▸ Exercise instructions: Your answer should be each line of the entries that contains the word "Peynir", copied in full.

▸ Provided data:
::::

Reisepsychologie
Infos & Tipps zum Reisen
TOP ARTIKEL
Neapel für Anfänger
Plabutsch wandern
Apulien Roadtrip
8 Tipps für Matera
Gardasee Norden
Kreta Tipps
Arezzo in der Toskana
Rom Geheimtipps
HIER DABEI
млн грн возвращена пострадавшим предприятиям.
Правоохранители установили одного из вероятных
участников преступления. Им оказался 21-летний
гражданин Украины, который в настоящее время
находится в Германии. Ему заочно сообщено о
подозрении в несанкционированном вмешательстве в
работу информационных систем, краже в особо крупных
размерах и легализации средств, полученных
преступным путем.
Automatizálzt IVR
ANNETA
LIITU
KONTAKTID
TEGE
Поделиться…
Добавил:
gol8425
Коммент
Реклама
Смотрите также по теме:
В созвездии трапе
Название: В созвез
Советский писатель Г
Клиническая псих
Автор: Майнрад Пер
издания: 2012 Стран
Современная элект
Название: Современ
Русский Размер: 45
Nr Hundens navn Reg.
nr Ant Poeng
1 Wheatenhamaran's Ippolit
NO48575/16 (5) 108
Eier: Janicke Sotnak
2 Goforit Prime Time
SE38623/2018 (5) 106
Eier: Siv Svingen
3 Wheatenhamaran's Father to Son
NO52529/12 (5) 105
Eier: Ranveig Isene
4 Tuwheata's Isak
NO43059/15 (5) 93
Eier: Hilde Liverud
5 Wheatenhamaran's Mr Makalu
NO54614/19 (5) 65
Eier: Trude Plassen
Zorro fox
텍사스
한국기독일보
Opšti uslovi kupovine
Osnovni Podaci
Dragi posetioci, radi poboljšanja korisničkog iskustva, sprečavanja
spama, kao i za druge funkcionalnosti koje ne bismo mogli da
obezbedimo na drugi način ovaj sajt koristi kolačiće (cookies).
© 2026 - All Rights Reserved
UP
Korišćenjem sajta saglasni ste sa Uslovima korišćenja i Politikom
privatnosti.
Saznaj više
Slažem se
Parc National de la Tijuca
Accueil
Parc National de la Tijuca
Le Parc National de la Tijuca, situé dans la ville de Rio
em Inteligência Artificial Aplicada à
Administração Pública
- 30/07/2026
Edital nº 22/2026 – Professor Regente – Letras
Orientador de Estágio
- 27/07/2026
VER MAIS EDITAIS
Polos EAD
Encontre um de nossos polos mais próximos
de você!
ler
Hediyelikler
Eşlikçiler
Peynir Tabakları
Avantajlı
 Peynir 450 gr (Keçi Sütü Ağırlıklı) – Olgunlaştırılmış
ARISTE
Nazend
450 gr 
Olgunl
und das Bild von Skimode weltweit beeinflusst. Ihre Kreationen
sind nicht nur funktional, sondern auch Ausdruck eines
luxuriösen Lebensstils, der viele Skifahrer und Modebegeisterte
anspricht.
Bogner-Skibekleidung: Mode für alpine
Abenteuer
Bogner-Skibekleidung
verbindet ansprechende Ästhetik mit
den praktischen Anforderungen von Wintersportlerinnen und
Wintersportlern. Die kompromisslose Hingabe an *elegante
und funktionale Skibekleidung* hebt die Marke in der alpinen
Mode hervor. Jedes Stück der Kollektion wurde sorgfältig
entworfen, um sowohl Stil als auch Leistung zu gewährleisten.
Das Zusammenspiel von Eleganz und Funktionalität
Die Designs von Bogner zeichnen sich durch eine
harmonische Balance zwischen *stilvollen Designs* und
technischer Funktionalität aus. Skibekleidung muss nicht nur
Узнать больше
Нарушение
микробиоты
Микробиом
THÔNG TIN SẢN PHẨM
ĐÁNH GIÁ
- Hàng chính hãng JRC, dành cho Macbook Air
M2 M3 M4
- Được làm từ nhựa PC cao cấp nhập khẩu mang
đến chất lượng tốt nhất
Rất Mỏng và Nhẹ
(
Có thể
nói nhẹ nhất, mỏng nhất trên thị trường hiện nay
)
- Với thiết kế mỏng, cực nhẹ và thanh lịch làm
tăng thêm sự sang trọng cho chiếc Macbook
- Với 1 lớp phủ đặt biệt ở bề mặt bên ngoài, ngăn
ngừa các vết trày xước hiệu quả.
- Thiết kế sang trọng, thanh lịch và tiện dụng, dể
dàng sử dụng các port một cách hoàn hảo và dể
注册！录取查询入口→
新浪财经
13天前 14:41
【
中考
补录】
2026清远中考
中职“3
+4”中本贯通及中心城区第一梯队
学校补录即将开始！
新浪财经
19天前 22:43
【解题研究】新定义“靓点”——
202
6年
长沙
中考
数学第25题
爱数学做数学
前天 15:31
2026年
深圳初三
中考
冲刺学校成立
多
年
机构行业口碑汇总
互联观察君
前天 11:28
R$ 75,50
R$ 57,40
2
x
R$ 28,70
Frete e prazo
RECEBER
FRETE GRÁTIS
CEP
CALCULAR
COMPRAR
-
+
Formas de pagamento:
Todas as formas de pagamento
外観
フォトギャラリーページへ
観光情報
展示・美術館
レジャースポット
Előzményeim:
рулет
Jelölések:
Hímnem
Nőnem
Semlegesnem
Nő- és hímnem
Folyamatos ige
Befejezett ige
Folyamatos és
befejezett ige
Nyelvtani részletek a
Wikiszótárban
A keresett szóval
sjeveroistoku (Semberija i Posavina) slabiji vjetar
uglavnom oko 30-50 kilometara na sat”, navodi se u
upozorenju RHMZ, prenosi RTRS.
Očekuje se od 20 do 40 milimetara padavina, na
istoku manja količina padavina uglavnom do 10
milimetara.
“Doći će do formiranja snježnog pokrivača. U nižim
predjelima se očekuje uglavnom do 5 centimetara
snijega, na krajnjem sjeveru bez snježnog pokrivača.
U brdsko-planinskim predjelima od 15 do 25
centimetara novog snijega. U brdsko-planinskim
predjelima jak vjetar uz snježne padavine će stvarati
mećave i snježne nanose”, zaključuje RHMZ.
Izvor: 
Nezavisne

::::

▸ Exercise response:
Peynir Tabakları
 Peynir 450 gr (Keçi Sütü Ağırlıklı) – Olgunlaştırılmış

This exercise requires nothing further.